> Written exercise: Copy out the data word for word, from its first line through the line that contains "3: (568, 373)", including both of those lines.

(Stored records)
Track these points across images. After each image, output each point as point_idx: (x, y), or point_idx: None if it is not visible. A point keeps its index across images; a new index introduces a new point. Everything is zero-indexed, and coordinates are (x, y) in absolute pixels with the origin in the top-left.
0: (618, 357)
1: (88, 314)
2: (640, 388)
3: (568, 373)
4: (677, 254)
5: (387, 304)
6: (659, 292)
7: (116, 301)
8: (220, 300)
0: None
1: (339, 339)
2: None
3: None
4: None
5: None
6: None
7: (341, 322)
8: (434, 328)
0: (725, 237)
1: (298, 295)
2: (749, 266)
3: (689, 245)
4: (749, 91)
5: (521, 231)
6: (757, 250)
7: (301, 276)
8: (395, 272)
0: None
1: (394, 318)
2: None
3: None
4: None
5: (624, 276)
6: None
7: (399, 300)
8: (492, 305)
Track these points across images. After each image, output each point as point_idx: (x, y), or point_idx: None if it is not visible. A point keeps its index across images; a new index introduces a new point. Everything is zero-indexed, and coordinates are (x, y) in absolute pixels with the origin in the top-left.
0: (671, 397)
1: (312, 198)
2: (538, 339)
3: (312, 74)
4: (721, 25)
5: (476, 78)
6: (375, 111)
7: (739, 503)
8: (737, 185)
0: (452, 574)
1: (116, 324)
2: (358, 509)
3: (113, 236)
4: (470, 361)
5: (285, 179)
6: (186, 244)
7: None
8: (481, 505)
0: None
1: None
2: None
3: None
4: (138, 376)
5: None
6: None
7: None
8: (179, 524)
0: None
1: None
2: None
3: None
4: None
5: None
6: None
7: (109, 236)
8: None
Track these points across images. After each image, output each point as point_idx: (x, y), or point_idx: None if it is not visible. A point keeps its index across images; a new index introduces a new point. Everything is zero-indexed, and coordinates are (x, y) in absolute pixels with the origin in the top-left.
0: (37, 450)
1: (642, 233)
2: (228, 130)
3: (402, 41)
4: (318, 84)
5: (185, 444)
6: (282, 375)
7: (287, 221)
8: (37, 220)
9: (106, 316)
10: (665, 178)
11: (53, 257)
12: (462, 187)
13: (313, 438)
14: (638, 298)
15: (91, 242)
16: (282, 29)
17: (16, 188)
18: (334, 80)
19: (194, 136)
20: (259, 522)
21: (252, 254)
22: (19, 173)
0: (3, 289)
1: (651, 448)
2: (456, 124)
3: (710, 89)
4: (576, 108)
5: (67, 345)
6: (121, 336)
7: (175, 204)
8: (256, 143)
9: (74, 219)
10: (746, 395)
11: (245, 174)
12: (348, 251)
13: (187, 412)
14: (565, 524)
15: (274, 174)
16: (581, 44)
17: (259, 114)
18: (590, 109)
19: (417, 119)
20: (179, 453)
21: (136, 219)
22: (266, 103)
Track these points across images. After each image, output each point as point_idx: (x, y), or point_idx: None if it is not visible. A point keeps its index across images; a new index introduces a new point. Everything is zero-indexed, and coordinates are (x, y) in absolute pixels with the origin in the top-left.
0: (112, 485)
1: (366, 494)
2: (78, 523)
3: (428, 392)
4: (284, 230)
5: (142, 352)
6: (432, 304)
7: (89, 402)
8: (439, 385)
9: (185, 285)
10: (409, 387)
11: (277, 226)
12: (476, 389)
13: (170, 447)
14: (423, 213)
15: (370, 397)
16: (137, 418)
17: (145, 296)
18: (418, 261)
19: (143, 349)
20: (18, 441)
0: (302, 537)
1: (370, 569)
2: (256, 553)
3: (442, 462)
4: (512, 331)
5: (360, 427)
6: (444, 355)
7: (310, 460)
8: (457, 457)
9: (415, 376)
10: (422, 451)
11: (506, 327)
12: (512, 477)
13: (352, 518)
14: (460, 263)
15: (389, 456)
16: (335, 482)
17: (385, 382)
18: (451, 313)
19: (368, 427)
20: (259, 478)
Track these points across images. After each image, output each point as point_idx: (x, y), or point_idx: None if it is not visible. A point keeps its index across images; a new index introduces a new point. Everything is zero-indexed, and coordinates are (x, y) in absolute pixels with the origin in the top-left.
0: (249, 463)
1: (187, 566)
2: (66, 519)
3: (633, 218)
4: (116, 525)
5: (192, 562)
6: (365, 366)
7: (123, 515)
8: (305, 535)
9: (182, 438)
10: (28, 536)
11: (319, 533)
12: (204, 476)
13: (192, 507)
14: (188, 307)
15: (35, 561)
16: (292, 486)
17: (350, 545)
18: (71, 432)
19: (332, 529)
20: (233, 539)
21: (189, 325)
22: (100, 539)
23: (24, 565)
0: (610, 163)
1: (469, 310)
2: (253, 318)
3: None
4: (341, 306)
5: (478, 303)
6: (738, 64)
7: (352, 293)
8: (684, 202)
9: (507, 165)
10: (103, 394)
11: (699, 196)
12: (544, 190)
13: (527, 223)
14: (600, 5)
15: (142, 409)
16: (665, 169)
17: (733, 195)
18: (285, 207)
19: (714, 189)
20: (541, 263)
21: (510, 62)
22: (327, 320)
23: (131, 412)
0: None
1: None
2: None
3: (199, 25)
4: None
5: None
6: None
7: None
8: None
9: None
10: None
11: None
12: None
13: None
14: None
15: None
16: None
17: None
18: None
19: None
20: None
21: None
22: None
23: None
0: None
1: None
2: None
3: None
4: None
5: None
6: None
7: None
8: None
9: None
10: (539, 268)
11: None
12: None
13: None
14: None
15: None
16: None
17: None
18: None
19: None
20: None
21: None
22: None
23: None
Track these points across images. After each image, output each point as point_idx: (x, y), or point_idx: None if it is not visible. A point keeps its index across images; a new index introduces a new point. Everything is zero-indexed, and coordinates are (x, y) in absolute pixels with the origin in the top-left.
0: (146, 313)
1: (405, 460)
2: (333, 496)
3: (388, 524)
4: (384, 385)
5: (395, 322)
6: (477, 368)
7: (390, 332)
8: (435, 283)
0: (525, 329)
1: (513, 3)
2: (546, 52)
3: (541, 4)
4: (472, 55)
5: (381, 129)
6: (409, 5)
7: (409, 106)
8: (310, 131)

> Answer to the exercise:
Track these points across images. After each image, output each point as point_idx: (x, y), or point_idx: None if it is not visible. A point keeps its index across images; a new index introduces a new point. Everything is zero-indexed, and coordinates are (x, y) in absolute pixels with the origin in the top-left.
0: (618, 357)
1: (88, 314)
2: (640, 388)
3: (568, 373)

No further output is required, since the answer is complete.